Real-World Example—Putting BRAVE Into Practice
Let’s say your company is rolling out a new digital payment system. Initially, the IT and Finance teams disagree about resource allocation, and a key supplier is running late. As CFO, you kick off by clarifying why this change matters: "We need this to boost customer retention and drive 5% more sales." You ensure everyone understands what the technology does and communicate updates clearly to executives. When the supplier falls behind, you document the issues, let the need for a fix become clear to others, then step in with a new proposal. You negotiate new terms, frame the benefit in business terms, and, recognizing a potential market spin-off, kick off discussions about licensing the payment module to other companies. At every turn, you keep teams empowered—letting IT work flexibly but updating Finance regularly, and you celebrate small wins along the way to boost morale.

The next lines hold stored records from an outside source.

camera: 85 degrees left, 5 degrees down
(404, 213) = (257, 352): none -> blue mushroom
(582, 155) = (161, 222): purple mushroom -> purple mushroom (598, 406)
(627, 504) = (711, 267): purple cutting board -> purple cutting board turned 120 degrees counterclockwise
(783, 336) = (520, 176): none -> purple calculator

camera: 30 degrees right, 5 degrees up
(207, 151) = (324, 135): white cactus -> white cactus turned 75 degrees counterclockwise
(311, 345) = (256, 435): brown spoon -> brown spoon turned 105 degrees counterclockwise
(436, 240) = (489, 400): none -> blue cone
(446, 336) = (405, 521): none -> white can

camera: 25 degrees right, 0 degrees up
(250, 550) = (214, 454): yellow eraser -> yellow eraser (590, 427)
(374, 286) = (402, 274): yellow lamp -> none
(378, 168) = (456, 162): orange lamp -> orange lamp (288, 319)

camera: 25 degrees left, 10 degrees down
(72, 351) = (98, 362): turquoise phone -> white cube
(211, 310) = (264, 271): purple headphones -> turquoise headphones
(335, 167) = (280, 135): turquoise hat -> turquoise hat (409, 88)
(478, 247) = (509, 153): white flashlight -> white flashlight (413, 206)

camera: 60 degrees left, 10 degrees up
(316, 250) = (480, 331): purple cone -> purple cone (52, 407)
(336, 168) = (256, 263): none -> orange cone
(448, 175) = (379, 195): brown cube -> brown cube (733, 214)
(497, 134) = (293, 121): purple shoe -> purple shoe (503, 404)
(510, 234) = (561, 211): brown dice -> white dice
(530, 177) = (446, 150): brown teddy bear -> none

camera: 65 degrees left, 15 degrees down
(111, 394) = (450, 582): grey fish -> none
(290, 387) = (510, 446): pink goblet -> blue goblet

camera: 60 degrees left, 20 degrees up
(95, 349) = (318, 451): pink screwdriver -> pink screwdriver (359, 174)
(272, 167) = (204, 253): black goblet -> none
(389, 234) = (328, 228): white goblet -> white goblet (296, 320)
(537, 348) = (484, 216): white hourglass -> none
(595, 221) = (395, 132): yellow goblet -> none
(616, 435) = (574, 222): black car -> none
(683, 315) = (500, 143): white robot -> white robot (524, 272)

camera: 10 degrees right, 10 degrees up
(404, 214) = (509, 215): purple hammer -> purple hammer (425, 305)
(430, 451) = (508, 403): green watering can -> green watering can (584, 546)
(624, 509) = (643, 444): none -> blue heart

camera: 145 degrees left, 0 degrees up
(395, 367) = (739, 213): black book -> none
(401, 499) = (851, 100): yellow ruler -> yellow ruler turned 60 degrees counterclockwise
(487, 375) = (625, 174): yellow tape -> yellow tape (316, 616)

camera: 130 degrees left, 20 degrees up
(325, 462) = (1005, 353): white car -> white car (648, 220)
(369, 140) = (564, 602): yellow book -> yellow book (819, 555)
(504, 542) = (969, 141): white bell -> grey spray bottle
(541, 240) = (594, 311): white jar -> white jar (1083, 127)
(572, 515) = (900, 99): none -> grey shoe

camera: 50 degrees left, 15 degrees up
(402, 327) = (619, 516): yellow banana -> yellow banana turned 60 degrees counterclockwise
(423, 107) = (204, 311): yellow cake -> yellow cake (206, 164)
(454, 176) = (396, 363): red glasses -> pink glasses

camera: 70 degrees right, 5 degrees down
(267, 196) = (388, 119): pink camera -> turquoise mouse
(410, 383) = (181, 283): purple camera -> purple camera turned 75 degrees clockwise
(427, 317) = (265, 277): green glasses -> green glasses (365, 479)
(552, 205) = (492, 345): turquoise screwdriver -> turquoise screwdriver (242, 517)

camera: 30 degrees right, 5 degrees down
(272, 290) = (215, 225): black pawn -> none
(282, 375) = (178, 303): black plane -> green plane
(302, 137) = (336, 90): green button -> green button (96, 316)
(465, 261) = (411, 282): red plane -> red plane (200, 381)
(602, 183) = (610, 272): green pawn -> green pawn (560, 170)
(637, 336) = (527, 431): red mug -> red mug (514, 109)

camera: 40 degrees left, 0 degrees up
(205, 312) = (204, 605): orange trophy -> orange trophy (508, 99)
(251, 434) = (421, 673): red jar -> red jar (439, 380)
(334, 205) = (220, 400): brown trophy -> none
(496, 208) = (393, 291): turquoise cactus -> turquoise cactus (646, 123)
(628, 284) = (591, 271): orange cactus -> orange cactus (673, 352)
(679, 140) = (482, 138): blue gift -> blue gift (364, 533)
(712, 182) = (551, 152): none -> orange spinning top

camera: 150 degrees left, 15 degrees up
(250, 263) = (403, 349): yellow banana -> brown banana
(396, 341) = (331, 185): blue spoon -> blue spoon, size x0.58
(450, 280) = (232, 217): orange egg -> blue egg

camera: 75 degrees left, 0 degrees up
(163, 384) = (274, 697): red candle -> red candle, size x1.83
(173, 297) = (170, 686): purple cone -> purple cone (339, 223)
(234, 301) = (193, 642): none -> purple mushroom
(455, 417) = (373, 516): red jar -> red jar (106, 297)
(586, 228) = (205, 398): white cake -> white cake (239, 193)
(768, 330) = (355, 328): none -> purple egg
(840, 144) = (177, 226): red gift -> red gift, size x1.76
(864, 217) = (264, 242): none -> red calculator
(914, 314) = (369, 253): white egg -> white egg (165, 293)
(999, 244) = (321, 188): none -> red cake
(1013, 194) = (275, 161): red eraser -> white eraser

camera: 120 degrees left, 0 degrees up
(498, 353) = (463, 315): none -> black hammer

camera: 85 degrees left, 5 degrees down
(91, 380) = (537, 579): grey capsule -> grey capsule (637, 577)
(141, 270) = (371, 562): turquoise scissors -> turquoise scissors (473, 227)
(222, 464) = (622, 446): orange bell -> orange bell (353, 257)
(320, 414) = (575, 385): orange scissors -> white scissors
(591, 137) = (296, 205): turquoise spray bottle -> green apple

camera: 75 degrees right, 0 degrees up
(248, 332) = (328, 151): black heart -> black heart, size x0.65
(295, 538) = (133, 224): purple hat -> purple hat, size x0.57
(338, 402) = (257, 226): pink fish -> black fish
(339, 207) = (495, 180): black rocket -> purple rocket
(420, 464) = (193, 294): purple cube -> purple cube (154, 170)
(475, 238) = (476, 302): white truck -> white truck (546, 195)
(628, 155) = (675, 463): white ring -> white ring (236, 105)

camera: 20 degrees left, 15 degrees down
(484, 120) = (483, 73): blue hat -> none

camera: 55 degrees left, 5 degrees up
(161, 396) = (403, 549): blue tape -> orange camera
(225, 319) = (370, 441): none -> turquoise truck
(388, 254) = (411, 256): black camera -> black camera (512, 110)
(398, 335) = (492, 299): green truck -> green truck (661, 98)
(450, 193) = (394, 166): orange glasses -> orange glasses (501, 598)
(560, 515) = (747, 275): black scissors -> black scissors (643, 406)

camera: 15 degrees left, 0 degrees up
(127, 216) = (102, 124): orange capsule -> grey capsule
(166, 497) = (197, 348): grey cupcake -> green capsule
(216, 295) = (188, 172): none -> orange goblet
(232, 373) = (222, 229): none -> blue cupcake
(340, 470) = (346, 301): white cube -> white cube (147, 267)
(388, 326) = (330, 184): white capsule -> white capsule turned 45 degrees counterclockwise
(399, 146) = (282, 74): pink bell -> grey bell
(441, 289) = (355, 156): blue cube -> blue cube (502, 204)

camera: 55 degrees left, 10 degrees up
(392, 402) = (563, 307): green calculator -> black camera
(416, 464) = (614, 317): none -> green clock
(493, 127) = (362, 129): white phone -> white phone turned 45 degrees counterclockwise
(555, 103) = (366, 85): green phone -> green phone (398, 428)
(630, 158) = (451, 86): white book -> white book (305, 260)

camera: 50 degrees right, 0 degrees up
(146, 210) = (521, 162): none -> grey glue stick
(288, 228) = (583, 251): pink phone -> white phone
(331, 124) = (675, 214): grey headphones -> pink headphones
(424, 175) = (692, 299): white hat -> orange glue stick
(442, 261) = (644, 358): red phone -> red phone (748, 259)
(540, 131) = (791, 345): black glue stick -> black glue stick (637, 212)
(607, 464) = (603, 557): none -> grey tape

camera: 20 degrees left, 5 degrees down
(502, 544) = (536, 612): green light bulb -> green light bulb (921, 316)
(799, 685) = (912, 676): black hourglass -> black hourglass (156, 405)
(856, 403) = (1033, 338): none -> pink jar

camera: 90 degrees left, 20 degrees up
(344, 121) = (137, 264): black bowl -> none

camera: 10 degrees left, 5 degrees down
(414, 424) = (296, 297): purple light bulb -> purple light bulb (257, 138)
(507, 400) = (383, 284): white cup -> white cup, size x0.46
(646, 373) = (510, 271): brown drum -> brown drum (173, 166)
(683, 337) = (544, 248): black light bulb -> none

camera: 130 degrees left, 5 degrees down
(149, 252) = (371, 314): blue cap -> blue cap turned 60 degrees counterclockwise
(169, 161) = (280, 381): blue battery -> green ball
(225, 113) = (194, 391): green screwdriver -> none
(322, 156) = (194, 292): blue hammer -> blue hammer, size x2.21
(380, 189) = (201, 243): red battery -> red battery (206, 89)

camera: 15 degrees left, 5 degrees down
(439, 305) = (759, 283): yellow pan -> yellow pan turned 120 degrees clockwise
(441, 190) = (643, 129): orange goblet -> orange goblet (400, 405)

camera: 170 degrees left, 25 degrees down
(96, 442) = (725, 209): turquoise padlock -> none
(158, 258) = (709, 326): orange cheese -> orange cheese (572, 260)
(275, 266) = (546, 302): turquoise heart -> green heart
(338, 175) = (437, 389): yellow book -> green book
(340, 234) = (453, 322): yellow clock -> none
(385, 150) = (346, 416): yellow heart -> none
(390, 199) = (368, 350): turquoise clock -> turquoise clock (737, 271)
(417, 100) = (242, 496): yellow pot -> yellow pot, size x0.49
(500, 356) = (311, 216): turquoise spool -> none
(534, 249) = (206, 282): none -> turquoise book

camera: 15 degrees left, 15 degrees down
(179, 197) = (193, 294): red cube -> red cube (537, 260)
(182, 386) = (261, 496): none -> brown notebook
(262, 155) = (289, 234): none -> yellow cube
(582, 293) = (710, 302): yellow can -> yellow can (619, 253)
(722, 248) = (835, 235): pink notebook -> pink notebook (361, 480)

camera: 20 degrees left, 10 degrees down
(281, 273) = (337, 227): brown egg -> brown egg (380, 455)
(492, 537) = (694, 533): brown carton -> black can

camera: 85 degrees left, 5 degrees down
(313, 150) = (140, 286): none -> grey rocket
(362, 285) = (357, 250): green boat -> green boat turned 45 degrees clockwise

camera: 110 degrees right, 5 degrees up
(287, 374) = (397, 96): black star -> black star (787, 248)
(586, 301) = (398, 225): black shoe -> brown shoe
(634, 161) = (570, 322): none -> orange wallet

Summary: How CFOs Win With the BRAVE Mindset
To put it simply, the BRAVE Mindset empowers CFOs to confidently steer technical projects toward business value. Start with a genuine understanding of the technology, then focus on clear, jargon-free communication. Be relentless about asking why projects matter. Challenge assumptions, connect your efforts to real business outcomes, and guide teams professionally through tricky terrain. Build partnerships that unlock extra value, think entrepreneurially, and stay flexible by using agile methods—while holding everyone to account. The best results come from empowering relationships, sticking to the big picture, and never losing sight of value. These principles make complex projects clearer, more manageable, and ultimately, more profitable for your company.